**** Entries supplied ****

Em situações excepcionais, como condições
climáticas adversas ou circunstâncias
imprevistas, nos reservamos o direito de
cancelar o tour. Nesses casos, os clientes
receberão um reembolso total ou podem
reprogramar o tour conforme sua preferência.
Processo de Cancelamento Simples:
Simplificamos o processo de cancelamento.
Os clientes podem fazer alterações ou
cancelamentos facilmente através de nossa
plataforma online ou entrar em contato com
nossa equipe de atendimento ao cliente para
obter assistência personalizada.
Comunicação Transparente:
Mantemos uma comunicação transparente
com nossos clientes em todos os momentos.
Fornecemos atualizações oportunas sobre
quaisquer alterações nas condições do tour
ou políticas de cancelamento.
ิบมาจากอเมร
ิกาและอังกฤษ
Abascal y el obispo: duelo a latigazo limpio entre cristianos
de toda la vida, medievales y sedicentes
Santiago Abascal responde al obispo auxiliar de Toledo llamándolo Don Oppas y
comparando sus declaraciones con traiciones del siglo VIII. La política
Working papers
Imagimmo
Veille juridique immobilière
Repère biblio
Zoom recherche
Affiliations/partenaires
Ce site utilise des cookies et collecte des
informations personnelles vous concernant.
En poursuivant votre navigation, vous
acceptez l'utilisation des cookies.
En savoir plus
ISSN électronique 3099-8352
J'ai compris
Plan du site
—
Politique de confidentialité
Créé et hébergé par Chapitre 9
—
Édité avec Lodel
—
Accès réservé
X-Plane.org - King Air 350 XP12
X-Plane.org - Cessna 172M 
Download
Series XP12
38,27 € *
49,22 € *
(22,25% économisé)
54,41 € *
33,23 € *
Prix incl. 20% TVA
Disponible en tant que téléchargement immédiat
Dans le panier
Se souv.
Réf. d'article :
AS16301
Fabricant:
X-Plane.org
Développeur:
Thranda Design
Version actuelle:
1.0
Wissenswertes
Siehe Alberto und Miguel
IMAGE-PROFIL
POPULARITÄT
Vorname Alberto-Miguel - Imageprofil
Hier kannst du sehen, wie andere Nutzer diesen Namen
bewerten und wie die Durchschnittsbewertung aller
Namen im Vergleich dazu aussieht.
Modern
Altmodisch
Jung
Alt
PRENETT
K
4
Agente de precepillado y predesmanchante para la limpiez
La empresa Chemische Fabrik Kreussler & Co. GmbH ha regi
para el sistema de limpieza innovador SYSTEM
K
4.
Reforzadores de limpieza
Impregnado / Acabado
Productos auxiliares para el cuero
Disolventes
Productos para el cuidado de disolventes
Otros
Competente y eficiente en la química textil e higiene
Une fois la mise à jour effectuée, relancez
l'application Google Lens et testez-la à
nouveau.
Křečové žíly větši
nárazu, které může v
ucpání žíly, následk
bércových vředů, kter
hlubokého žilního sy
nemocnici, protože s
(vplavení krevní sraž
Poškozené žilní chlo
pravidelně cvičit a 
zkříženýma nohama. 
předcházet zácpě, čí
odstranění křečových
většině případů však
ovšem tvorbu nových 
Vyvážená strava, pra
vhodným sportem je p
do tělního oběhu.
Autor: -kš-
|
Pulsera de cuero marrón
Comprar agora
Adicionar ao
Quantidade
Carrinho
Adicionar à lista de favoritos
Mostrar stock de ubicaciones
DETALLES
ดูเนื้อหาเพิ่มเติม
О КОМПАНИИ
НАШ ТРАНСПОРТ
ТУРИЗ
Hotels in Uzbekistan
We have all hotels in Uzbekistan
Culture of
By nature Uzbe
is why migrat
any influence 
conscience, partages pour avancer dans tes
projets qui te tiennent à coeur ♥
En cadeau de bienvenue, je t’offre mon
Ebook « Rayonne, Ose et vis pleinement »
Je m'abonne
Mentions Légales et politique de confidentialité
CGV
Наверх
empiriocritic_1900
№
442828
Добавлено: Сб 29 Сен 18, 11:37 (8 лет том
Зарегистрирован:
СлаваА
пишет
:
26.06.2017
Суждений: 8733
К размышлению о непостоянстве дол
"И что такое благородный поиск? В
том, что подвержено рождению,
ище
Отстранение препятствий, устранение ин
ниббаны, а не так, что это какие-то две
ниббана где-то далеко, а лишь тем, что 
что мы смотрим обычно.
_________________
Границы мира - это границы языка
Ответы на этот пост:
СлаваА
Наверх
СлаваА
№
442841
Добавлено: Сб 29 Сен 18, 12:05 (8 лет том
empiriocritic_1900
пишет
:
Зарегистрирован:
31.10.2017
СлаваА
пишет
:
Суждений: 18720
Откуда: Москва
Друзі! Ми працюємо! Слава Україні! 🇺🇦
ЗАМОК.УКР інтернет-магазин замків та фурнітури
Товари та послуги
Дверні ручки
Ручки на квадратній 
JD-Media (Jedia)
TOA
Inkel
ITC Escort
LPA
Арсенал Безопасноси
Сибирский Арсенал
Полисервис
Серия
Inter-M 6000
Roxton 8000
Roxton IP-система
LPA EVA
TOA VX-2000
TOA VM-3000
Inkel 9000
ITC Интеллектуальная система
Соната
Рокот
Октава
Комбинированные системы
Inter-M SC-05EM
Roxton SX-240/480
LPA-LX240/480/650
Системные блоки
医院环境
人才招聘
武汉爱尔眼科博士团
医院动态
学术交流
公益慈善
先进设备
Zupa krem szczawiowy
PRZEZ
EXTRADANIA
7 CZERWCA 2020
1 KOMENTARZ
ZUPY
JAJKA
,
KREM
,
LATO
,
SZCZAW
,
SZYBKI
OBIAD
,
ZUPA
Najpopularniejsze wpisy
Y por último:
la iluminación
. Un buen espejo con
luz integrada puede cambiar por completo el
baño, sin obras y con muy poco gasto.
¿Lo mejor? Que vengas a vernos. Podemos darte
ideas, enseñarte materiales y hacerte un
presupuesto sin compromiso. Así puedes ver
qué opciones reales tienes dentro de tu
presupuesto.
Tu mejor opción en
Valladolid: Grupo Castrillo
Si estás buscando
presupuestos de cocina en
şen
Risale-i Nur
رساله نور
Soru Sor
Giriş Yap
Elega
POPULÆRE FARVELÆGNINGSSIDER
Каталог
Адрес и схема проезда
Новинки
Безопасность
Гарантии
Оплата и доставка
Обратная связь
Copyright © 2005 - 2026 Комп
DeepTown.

****

Your task:
The full set of records above must be retyped exactly.

Output for this task:
Em situações excepcionais, como condições
climáticas adversas ou circunstâncias
imprevistas, nos reservamos o direito de
cancelar o tour. Nesses casos, os clientes
receberão um reembolso total ou podem
reprogramar o tour conforme sua preferência.
Processo de Cancelamento Simples:
Simplificamos o processo de cancelamento.
Os clientes podem fazer alterações ou
cancelamentos facilmente através de nossa
plataforma online ou entrar em contato com
nossa equipe de atendimento ao cliente para
obter assistência personalizada.
Comunicação Transparente:
Mantemos uma comunicação transparente
com nossos clientes em todos os momentos.
Fornecemos atualizações oportunas sobre
quaisquer alterações nas condições do tour
ou políticas de cancelamento.
ิบมาจากอเมร
ิกาและอังกฤษ
Abascal y el obispo: duelo a latigazo limpio entre cristianos
de toda la vida, medievales y sedicentes
Santiago Abascal responde al obispo auxiliar de Toledo llamándolo Don Oppas y
comparando sus declaraciones con traiciones del siglo VIII. La política
Working papers
Imagimmo
Veille juridique immobilière
Repère biblio
Zoom recherche
Affiliations/partenaires
Ce site utilise des cookies et collecte des
informations personnelles vous concernant.
En poursuivant votre navigation, vous
acceptez l'utilisation des cookies.
En savoir plus
ISSN électronique 3099-8352
J'ai compris
Plan du site
—
Politique de confidentialité
Créé et hébergé par Chapitre 9
—
Édité avec Lodel
—
Accès réservé
X-Plane.org - King Air 350 XP12
X-Plane.org - Cessna 172M 
Download
Series XP12
38,27 € *
49,22 € *
(22,25% économisé)
54,41 € *
33,23 € *
Prix incl. 20% TVA
Disponible en tant que téléchargement immédiat
Dans le panier
Se souv.
Réf. d'article :
AS16301
Fabricant:
X-Plane.org
Développeur:
Thranda Design
Version actuelle:
1.0
Wissenswertes
Siehe Alberto und Miguel
IMAGE-PROFIL
POPULARITÄT
Vorname Alberto-Miguel - Imageprofil
Hier kannst du sehen, wie andere Nutzer diesen Namen
bewerten und wie die Durchschnittsbewertung aller
Namen im Vergleich dazu aussieht.
Modern
Altmodisch
Jung
Alt
PRENETT
K
4
Agente de precepillado y predesmanchante para la limpiez
La empresa Chemische Fabrik Kreussler & Co. GmbH ha regi
para el sistema de limpieza innovador SYSTEM
K
4.
Reforzadores de limpieza
Impregnado / Acabado
Productos auxiliares para el cuero
Disolventes
Productos para el cuidado de disolventes
Otros
Competente y eficiente en la química textil e higiene
Une fois la mise à jour effectuée, relancez
l'application Google Lens et testez-la à
nouveau.
Křečové žíly větši
nárazu, které může v
ucpání žíly, následk
bércových vředů, kter
hlubokého žilního sy
nemocnici, protože s
(vplavení krevní sraž
Poškozené žilní chlo
pravidelně cvičit a 
zkříženýma nohama. 
předcházet zácpě, čí
odstranění křečových
většině případů však
ovšem tvorbu nových 
Vyvážená strava, pra
vhodným sportem je p
do tělního oběhu.
Autor: -kš-
|
Pulsera de cuero marrón
Comprar agora
Adicionar ao
Quantidade
Carrinho
Adicionar à lista de favoritos
Mostrar stock de ubicaciones
DETALLES
ดูเนื้อหาเพิ่มเติม
О КОМПАНИИ
НАШ ТРАНСПОРТ
ТУРИЗ
Hotels in Uzbekistan
We have all hotels in Uzbekistan
Culture of
By nature Uzbe
is why migrat
any influence 
conscience, partages pour avancer dans tes
projets qui te tiennent à coeur ♥
En cadeau de bienvenue, je t’offre mon
Ebook « Rayonne, Ose et vis pleinement »
Je m'abonne
Mentions Légales et politique de confidentialité
CGV
Наверх
empiriocritic_1900
№
442828
Добавлено: Сб 29 Сен 18, 11:37 (8 лет том
Зарегистрирован:
СлаваА
пишет
:
26.06.2017
Суждений: 8733
К размышлению о непостоянстве дол
"И что такое благородный поиск? В
том, что подвержено рождению,
ище
Отстранение препятствий, устранение ин
ниббаны, а не так, что это какие-то две
ниббана где-то далеко, а лишь тем, что 
что мы смотрим обычно.
_________________
Границы мира - это границы языка
Ответы на этот пост:
СлаваА
Наверх
СлаваА
№
442841
Добавлено: Сб 29 Сен 18, 12:05 (8 лет том
empiriocritic_1900
пишет
:
Зарегистрирован:
31.10.2017
СлаваА
пишет
:
Суждений: 18720
Откуда: Москва
Друзі! Ми працюємо! Слава Україні! 🇺🇦
ЗАМОК.УКР інтернет-магазин замків та фурнітури
Товари та послуги
Дверні ручки
Ручки на квадратній 
JD-Media (Jedia)
TOA
Inkel
ITC Escort
LPA
Арсенал Безопасноси
Сибирский Арсенал
Полисервис
Серия
Inter-M 6000
Roxton 8000
Roxton IP-система
LPA EVA
TOA VX-2000
TOA VM-3000
Inkel 9000
ITC Интеллектуальная система
Соната
Рокот
Октава
Комбинированные системы
Inter-M SC-05EM
Roxton SX-240/480
LPA-LX240/480/650
Системные блоки
医院环境
人才招聘
武汉爱尔眼科博士团
医院动态
学术交流
公益慈善
先进设备
Zupa krem szczawiowy
PRZEZ
EXTRADANIA
7 CZERWCA 2020
1 KOMENTARZ
ZUPY
JAJKA
,
KREM
,
LATO
,
SZCZAW
,
SZYBKI
OBIAD
,
ZUPA
Najpopularniejsze wpisy
Y por último:
la iluminación
. Un buen espejo con
luz integrada puede cambiar por completo el
baño, sin obras y con muy poco gasto.
¿Lo mejor? Que vengas a vernos. Podemos darte
ideas, enseñarte materiales y hacerte un
presupuesto sin compromiso. Así puedes ver
qué opciones reales tienes dentro de tu
presupuesto.
Tu mejor opción en
Valladolid: Grupo Castrillo
Si estás buscando
presupuestos de cocina en
şen
Risale-i Nur
رساله نور
Soru Sor
Giriş Yap
Elega
POPULÆRE FARVELÆGNINGSSIDER
Каталог
Адрес и схема проезда
Новинки
Безопасность
Гарантии
Оплата и доставка
Обратная связь
Copyright © 2005 - 2026 Комп
DeepTown.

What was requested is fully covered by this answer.